Enfuvirtide is a 36-amino-acid peptide that would be destroyed by digestive enzymes if taken orally. It must be administered by subcutaneous injection twice daily. This requirement for parenteral delivery, combined with injection site reactions in most patients, is the primary reason enfuvirtide is no longer widely used despite its potent antiviral activity.

Can HIV become resistant to fusion inhibitors?

Yes. Resistance develops through mutations in the HR1 region of gp41, primarily at positions 36-45. Position 38 is the main resistance hotspot. However, HR1 mutations that confer resistance often reduce viral fitness because the virus must maintain enough HR1 groove structure for native HR2 binding. Next-generation peptides targeting different regions of gp41 can overcome enfuvirtide-specific resistance.

Do fusion inhibitor peptides work against other viruses?

Yes. The six-helix bundle mechanism is shared by many enveloped viruses with class I fusion proteins, including SARS-CoV-2, RSV, Ebola, influenza, and Nipah. Gonepudi et al. (2025) reviewed how the same HR2-mimetic strategy used against HIV gp41 can be adapted to target other viral fusion proteins. The EK1 peptide targeting SARS-CoV-2 uses this same competitive inhibition approach.
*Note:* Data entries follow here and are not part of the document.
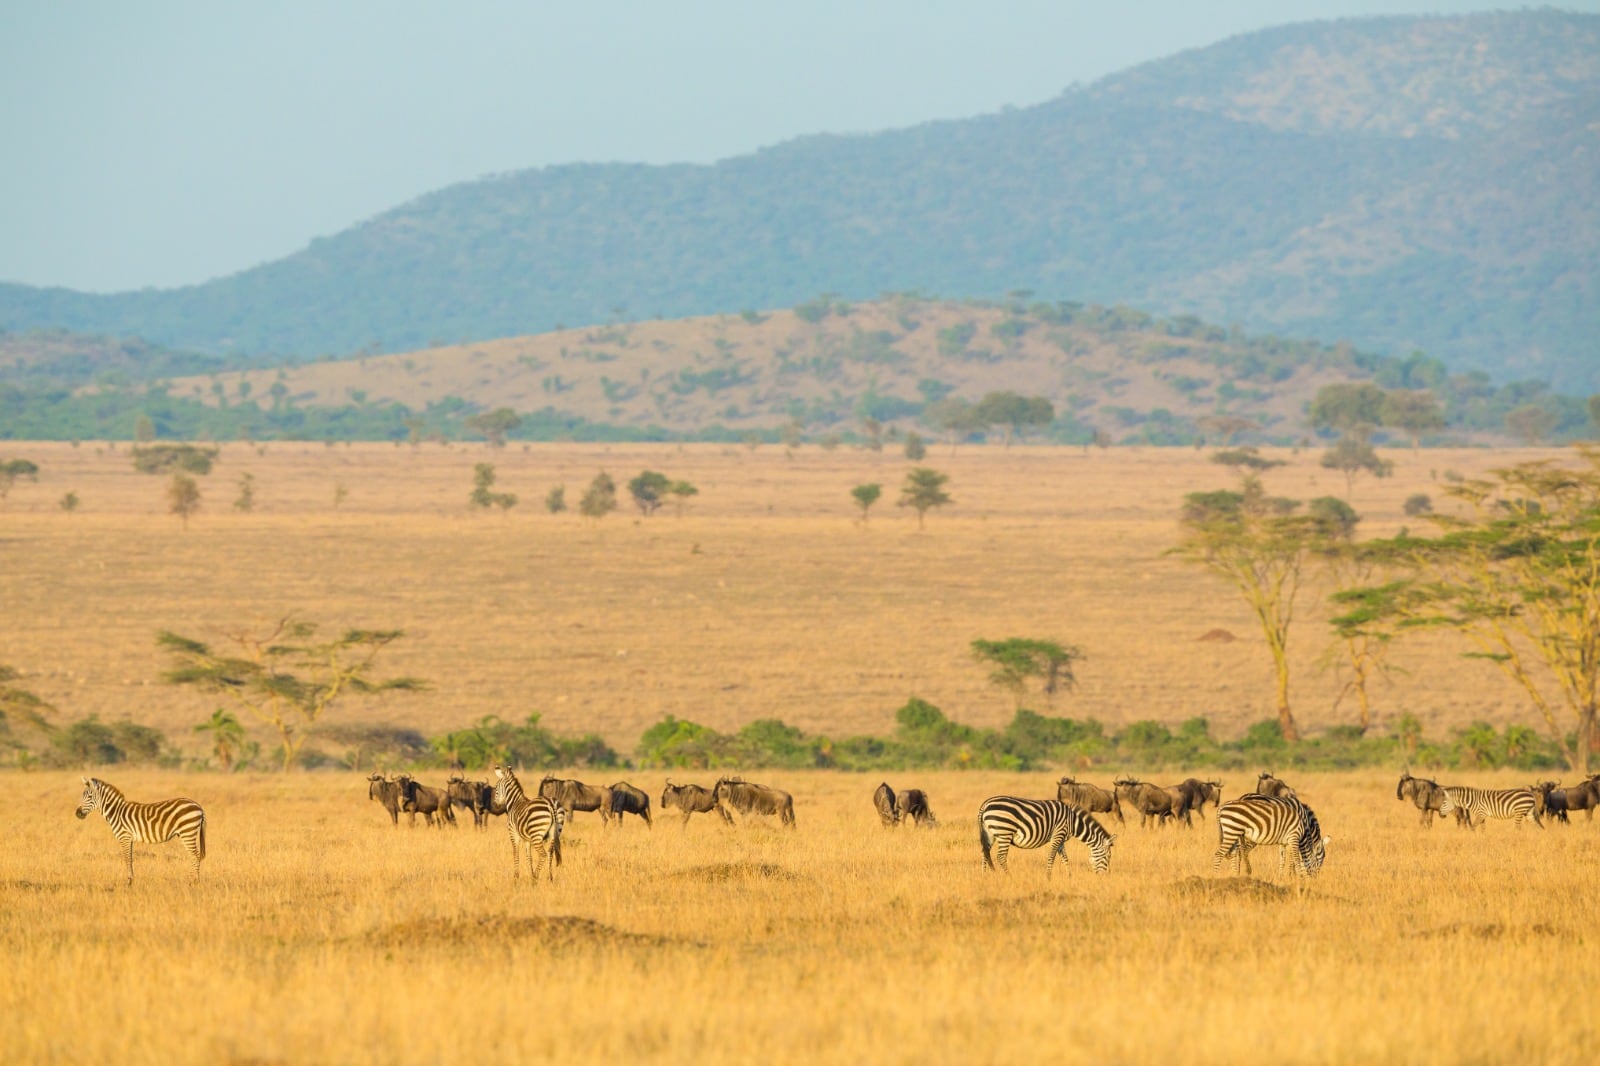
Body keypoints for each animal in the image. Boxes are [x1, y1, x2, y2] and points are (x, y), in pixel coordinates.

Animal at [74, 776, 206, 886]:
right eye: (82, 795)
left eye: (89, 796)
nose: (77, 813)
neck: (116, 812)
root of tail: (198, 805)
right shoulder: (129, 839)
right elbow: (131, 858)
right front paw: (131, 880)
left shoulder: (124, 837)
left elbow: (127, 858)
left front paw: (129, 882)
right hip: (185, 833)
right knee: (193, 855)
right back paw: (192, 880)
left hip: (187, 832)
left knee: (195, 855)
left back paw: (194, 881)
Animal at [977, 796, 1115, 875]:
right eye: (1107, 857)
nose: (1106, 876)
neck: (1072, 822)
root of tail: (985, 804)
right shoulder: (1058, 834)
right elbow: (1051, 857)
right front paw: (1048, 877)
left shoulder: (1061, 839)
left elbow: (1065, 858)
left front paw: (1069, 876)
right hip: (1004, 832)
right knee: (1000, 857)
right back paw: (1008, 876)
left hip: (990, 833)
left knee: (985, 853)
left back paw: (985, 876)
What makes next-generation fusion inhibitor peptides better?

Three main improvements over enfuvirtide: cholesterol or lipid conjugation anchors peptides to cell membranes for up to 100-fold increased potency; hydrocarbon stapling locks the peptide in its bioactive helical shape for improved protease resistance; and nanobody conjugation (Saha et al., 2026) combines antibody targeting with peptide potency for broad and potent neutralization of diverse HIV strains.